David Krpata, MD of the Cleveland Clinic concluded the panel presentations with a discussion titled “Is Mesh Benign?” He started by admitting that any conclusion about the safety of mesh for prophylactic use is constrained by the lack of long-term data concerning the safety of synthetic polymers in the body over decades, which is the duration of implantation in many cases. He believed the best data were those from the Danish registry that has been used for many studies of hernia repair durability. An analysis of this 3200-patient database showed a 5.4% cumulative mesh complication rate over a follow-up period of six-to-eight years. Moreover, mesh-related adverse events associated with both primary repair and prophylactic use continued to accumulate over the period of the analysis. Examples of intraoperative mesh-related adverse events included inadvertent enterotomies, which initially occurred at higher rates for earlier versions of mesh systems. Another example included a 733-patient study that showed a 2.4% mesh infection rate. Dr Krpata then described complications associated with mesh removal, in cases such as mesh infection. He made the analogy to hiatal hernia repair, in that use of mesh also made revision surgery more difficult, due to the often-required mesh removal. Dr. Krpata closed with a statistical argument concerning the choice of mesh. He posited that based on current data, the Minimum Number to Treat (MNT) to obtain benefit for one person from prophylactic use of mesh was eight. However, based on his review of long-term mesh complication data he proposed the Number Needed to Harm (NNH) was 20. Put more directly, it requires 16 people based on the MNT to obtain benefit for two people, but about one of those 16 people would be harmed by a mesh-related adverse event. 

The panel session was then opened for questions. Dr. Rosen of Cleveland began the questions. He asked why a growing number of surgeons were using mesh rather than adopting the 4:1 suture technique as it clearly represents a less invasive, less expensive intervention. This initiated a broader discussion within the panel and the audience about the role of industry. Some suggested that industry is advocating for use of mesh, while there is no similarly influential support for 4:1 suture use, while others noted that the 4:1 suture technique requires a change in practice and adds 15-20 minutes to procedure time. There was some banter that this may be an optimistic estimate of the increased time, but the consensus was that with practice this was an achievable time. Another related question concerned the comparative lack of trials in the United States examining the effect of suture technique compared to trials examining the effect of mesh. The discussion again centered around industry sponsorship of mesh trials but no comparable sponsor of suture-length trials. One final comment did offer support for use of mesh, suggesting it had beneficial results and was supported by data.
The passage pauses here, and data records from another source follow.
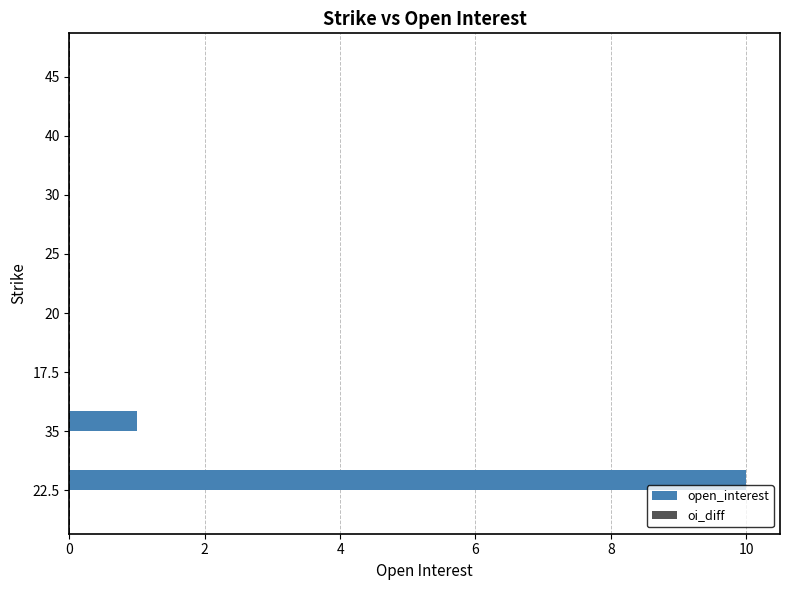

Reading bottom to top, transcribe all the data shown in this chart.

22.5=10	35=1	17.5=0	20=0	25=0	30=0	40=0	45=0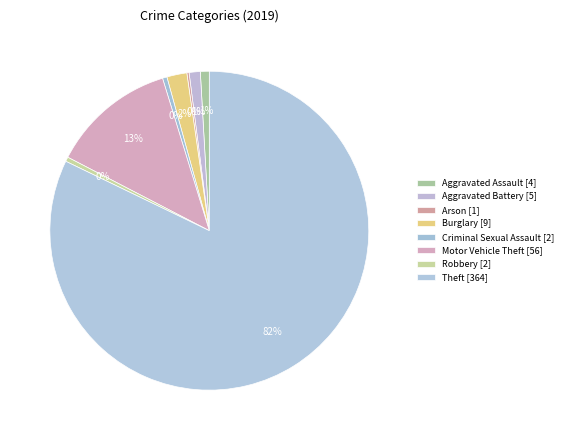

How many slices are in this pie chart?

8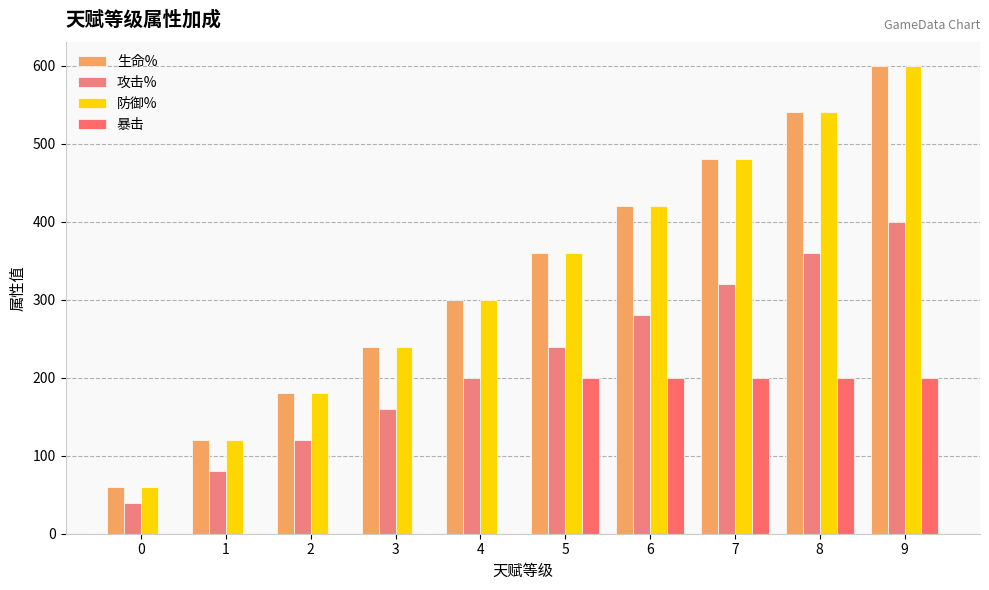

At which category is the sum across all series the highest?

9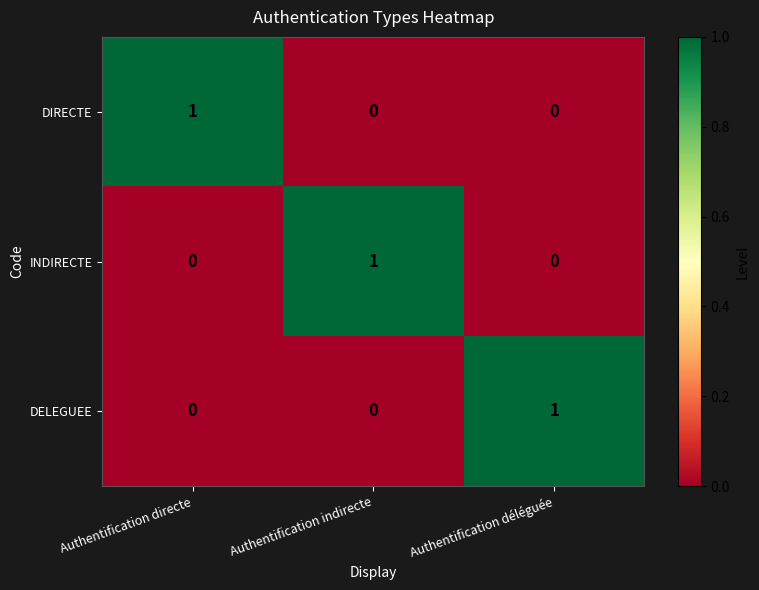

What is the spread (max minus min) of values at Authentification déléguée?

1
Some surgeons appeared to have concerns about new indications for the use of mesh, which is clearly indicated for primary repair of hernias in many situations such as larger defects. While there have been discussions at other conferences regarding litigation surrounding hernia mesh use, there appears to be little debate that mesh use represents standard of care for certain situations. However, there appears to be resistance to expansion of mesh use where there may be viable alternatives. It’s unclear if this represents distrust of “industry,” though the tenor of the discussion may have led one to believe that was the case. 

An opportunity exists to address this issue directly. The 4:1 suture technique has shown its ability to affect incisional hernia rates after laparotomies, but its use is not standardized enough to have been examined in comparison to prophylactic mesh in a rigorous manner. An “apples-to-apples” comparison of the relative costs and benefits of the two techniques could have a substantial effect on incisional hernia rates.